- [Texte fourni]:
___

Je mourrai en communiste

Publié le par jenevousaimeplus.over-blog.org

J'étais hier en service commandé, et pour la bonne cause j'ai passé deux heures avec l'Esthète angoissé sur le parking d'un supermarché en périphérie, glacée par les rafales de vent, mais la lumière était magnifique.

Après une journée difficile, la reprise du travail après un week-end trop sociable (j'ai appris à cuisiner une recette du terroir en compagnie de l'Ami qui fait sa convalescence chez nous parce qu'il n'a pas de maison et une double fracture (bientôt je devrai l'appeler autrement, il a rendez-vous demain à l'hôpital) (et ce soir je suis seule chez moi, je pense que je vais regarder un film avec Catherine Deneuve) (autre antidote, plus séduisant que Sophie Marceau, aux terreurs nocturnes) - recette du terroir à base de bœuf et de carottes), je tentais vainement de me réchauffer dans un cinéma alternatif de ma ville. J'y connais beaucoup de bénévoles (j'y ai moi-même passé quelques heures - oh, très peu - à faire le bien autour de moi en vendant des tickets), et mon ami le Chanteur vert m'a préparé un chocolat chaud. Ô infini bonheur qu'apportent les privilèges.

___

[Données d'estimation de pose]

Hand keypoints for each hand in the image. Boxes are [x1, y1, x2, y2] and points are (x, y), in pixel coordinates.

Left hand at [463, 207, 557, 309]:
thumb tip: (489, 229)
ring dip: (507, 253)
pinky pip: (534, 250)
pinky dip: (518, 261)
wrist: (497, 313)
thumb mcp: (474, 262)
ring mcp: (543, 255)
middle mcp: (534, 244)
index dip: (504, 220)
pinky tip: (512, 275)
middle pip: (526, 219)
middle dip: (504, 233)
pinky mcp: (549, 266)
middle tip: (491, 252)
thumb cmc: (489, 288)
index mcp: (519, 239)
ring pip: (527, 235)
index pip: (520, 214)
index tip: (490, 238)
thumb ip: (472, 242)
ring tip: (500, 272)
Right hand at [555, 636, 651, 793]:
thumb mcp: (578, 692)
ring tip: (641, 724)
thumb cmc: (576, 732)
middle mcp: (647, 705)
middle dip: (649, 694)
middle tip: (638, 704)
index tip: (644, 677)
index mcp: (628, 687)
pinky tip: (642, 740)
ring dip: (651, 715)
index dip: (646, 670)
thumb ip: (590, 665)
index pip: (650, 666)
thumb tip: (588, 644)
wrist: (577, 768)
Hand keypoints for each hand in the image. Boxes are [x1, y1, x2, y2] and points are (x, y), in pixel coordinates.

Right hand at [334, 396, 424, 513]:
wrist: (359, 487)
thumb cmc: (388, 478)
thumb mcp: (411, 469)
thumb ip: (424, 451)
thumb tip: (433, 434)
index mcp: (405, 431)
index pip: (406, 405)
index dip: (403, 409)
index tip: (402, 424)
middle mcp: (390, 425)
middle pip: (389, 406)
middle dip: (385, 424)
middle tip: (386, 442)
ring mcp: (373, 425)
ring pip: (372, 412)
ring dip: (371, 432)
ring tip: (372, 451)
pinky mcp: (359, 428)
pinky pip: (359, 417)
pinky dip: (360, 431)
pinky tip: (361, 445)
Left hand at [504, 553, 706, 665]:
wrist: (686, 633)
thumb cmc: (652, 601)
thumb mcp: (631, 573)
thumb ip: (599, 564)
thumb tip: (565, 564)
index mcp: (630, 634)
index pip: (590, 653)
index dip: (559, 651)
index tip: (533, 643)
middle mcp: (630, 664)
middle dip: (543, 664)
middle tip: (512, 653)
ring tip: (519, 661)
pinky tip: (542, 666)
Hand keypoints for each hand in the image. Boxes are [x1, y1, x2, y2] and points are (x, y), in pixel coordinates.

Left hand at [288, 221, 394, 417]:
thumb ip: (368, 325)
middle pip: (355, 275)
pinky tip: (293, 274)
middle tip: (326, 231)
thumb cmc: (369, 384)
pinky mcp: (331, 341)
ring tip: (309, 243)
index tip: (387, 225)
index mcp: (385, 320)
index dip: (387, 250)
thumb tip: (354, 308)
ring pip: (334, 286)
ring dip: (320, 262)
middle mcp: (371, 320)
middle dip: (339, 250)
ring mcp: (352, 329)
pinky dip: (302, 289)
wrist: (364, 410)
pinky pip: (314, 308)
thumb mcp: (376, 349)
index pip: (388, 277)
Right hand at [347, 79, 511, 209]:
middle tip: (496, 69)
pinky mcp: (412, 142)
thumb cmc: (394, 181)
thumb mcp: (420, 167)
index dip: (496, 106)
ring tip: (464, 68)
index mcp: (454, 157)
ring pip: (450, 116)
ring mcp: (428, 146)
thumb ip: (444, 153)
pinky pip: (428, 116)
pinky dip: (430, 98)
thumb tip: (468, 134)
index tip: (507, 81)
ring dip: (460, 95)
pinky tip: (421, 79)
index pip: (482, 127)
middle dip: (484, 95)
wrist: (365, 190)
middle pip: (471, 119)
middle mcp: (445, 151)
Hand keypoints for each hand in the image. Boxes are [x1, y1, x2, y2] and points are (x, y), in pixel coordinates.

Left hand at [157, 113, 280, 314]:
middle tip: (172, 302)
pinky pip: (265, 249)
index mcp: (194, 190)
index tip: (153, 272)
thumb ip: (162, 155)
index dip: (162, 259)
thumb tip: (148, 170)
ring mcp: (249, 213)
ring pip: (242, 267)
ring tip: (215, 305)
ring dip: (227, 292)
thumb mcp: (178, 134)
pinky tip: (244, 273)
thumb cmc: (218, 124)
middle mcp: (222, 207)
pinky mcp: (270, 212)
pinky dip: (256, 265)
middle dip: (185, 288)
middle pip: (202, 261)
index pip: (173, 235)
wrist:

___

- [Exercice 1]:
Recopiez, dans le billet, tout ce qui va de « J'étais hier en » jusqu'à « lumière était magnifique. ».
- [Exercice 2]:
D'après le billet, quelle boisson le Chanteur vert a-t-il préparée ?
Les lignes enregistrées ne jouent aucun rôle dans ce travail.

- [Solution 1]:
J'étais hier en service commandé, et pour la bonne cause j'ai passé deux heures avec l'Esthète angoissé sur le parking d'un supermarché en périphérie, glacée par les rafales de vent, mais la lumière était magnifique.

- [Solution 2]:
Un chocolat chaud.